#search #autocomplete #struct #vec #hashmap

indicium

Simple in-memory search for collections and key-value stores

26 releases

0.6.0 Nov 18, 2023
0.5.1 Sep 1, 2023
0.4.3 Feb 13, 2023
0.4.2 Aug 28, 2022
0.3.4 Oct 30, 2021

#7 in Database implementations

Download history 426/week @ 2023-11-03 532/week @ 2023-11-10 1001/week @ 2023-11-17 602/week @ 2023-11-24 481/week @ 2023-12-01 545/week @ 2023-12-08 512/week @ 2023-12-15 422/week @ 2023-12-22 349/week @ 2023-12-29 627/week @ 2024-01-05 586/week @ 2024-01-12 717/week @ 2024-01-19 665/week @ 2024-01-26 624/week @ 2024-02-02 659/week @ 2024-02-09 1119/week @ 2024-02-16

3,263 downloads per month
Used in oma-pm

MIT/Apache

395KB
3K SLoC

Indicium Search

🔎 A simple in-memory search for collections (Vec, HashMap, BTreeMap, etc) and key-value stores. Features autocompletion.

There are many incredible search engines available for Rust. Many seem to require compiling a separate server binary. I wanted something simple and light-weight - an easy-to-use crate that could conveniently search structs and collections within my own binary. So, I made indicium.

alt text

While indicium was made with web apps in mind, it is an in-memory search and it does not scale indefinitely or to cloud size (i.e. Facebook or Google size). Even in such an environment, it would still be a convenient way of searching large lists (such as currencies, languages, countries, etc.) It's also great for applications where there is an anticipated scale limit (i.e. searching a list of company assets, list of users in a corporate intranet, etc.)

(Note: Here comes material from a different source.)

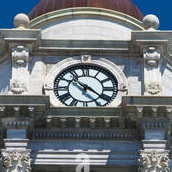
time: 10:21
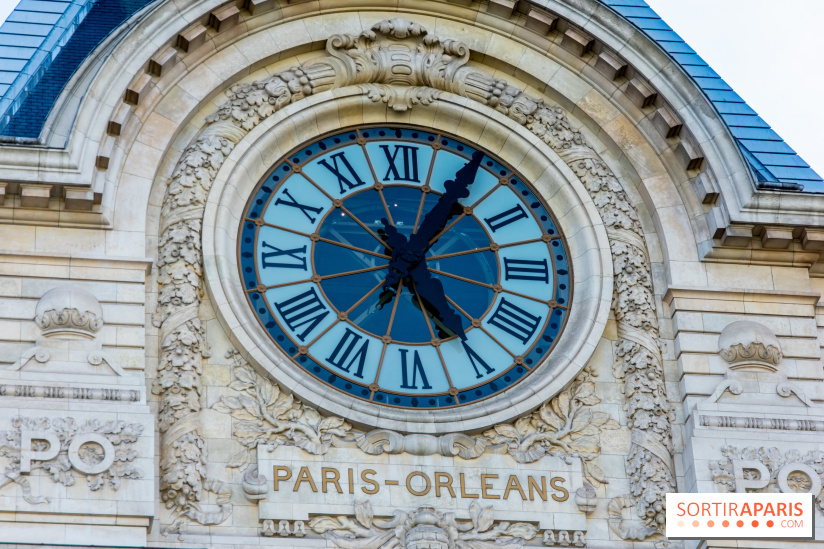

Indicium easily can handle millions of records without breaking a sweat thanks to Rust's BTreeMap. This crate is primarily limited by available memory. However, depending on the nature your data-set and if there are keywords that are repeated many times, performance may begin to degrade at a point.

What's New?

  • Release notes are available on GitHub.

  • The full change log is available on GitHub.

  • 0.6.0: Fix for contextual fuzzy matching for Live interactive searches. In some cases Live search would return global results without properly observing the maximum_search_results setting. This has been fixed. This will improve performance and user experience.

  • 0.6.0: New, optional eddie feature which is turned on by default. When this feature is enabled, this library will utilize Ilia Schelokov's eddie crate for faster UTF-8 string distance and string similarity calculations.

  • 0.6.0: New, optional gxhash feature. ahash is still the default hasher. When this feature is enabled, this library will utilize Olivier Giniaux's bleeding edge gxhash crate for faster HashMap and HashSet hashing.

Quick Start Guide

For our Quick Start Guide example, we will be searching inside of the following struct:

struct MyStruct {
    title: String,
    year: u16,
    body: String,
}

1. Implementing Indexable

To begin, we must make our record indexable. We'll do this by implementing the Indexable trait for our struct. The idea is to return a String for every field that we would like to be indexed. Example:

use indicium::simple::Indexable;

impl Indexable for MyStruct {
    fn strings(&self) -> Vec<String> {
        vec![
            self.title.clone(),
            self.year.to_string(),
            self.body.clone(),
        ]
    }
}

Don't forget that you may make numbers, numeric identifiers, enums, and other types in your struct (or other complex types) indexable by converting them to a String and including them in the returned Vec<String>.

2. Indexing a Collection

To index an existing collection, we can iterate over the collection. For each record, we will insert it into the search index. This should look something like these two examples:

Vec

use indicium::simple::SearchIndex;

let my_vec: Vec<MyStruct> = Vec::new();

// In the case of a `Vec` collection, we use the index as our key. A
// `Vec` index is a `usize` type. Therefore we will instantiate
// `SearchIndex` as `SearchIndex<usize>`.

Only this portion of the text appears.